David Shepard
Projecting History:
Race and Mediation in Mark Z. Danielewksi’s House of Leaves
Chapter 20of Mark Z. Danielewski’s 2000 novel House of Leaves contains fictional interviews with leading lights of poststructuralism, media studies, and feminism as an invitation to critics; consequently, the novel has attracted much attention in its short life. Many scholars have followed N. Katherine Hayles in reading the book as a reflection on the obfuscations of digital mediation, but most critics have not noticed the chapter’s absence of ethnic studies approaches or the novel’s interest in race and colonialism. This novel, which thematizes buried trauma, uses multiple remediated narratives to conceal unsettling histories. For example, the protagonist, Will Navidson, suffers guilt over his prize-winning photograph of a dying Somali child. The book-within-book structure hides the fact that the author of Navidson’s story is a French veteran of the Indochina war. Finally, the titular mysterious house is located near the first English settlement in Virginia.

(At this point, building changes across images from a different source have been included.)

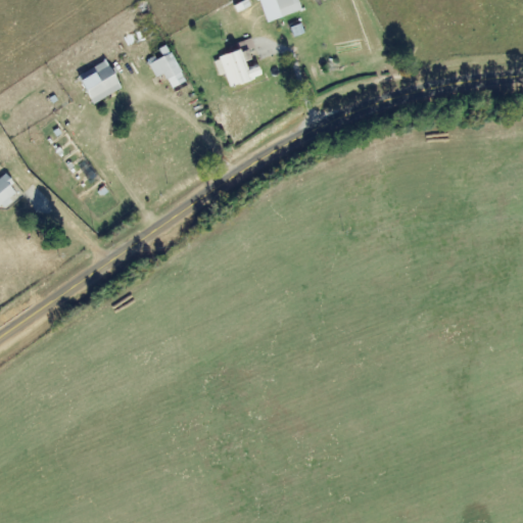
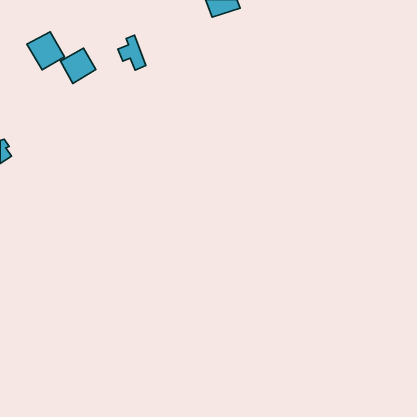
building: [213,38,260,86] -> none
building: none -> [27,32,65,70]

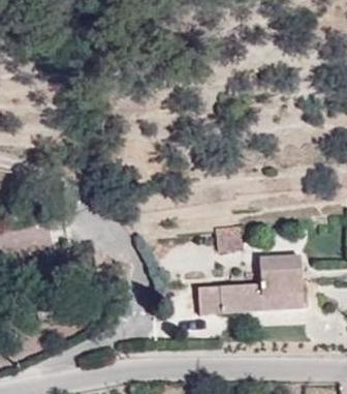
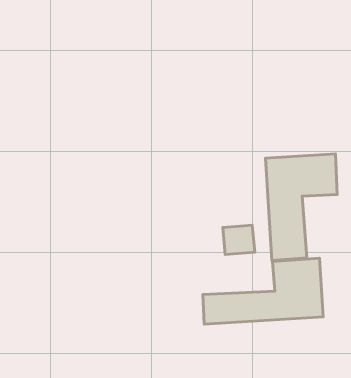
building: none -> [265,154,337,260]

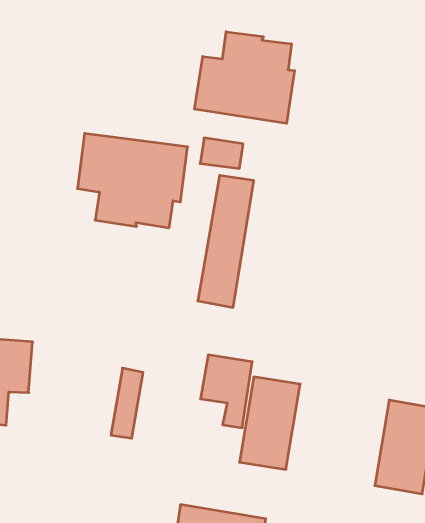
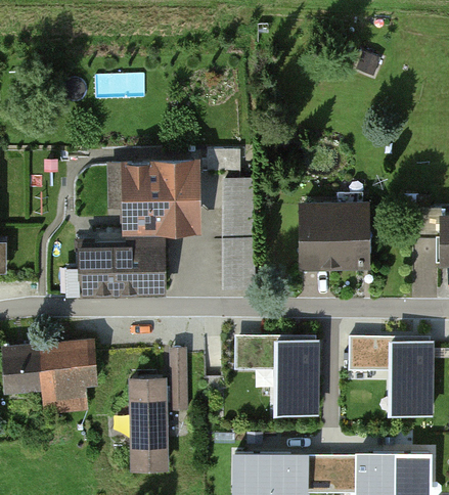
building: [195,32,295,123] -> none
building: none -> [82,232,166,292]
building: none -> [303,207,365,265]
building: none -> [350,343,378,372]
building: none -> [130,378,165,466]

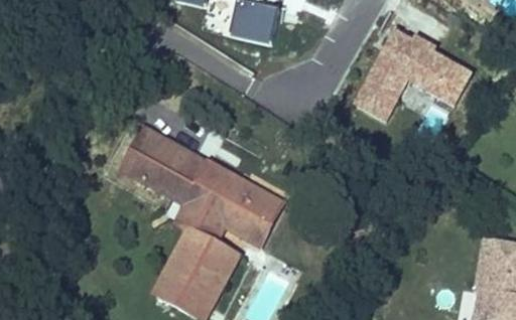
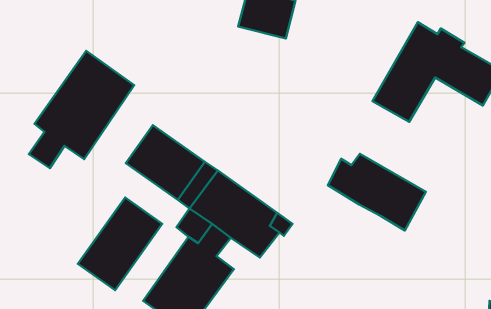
building: none -> [29,51,134,168]
building: none -> [328,154,426,231]
building: none -> [78,198,162,290]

House of Leaves explores connections between projections of historical narratives onto a nebulous past, the literal projection of film, and the metaphorical projection onto the colonized by the colonizer. I read the novel, therefore, as an exploration of identity politics in a hypermediated age. House of Leaves argues that although cheap, easily-accessible digital technology might seem to assuage concerns about representing race in the media by empowering individual consumers to develop their own, more accurate work, the nation’s history still stands in the way of some groups’ access to this technology. Consequently, questions about race remain relevant in considering the influence of technology in literature.
David Shepard is a PhD Candidate in the UCLA English Department. He is currently at work on his dissertation “Programmerhood: Composing Code as Writing Literature,” which explores how ideas about programing influenced the conception of literary authorship in the mid-to-late twentieth century. His interests include technology, media, and literature, and the intersection of programming and literature.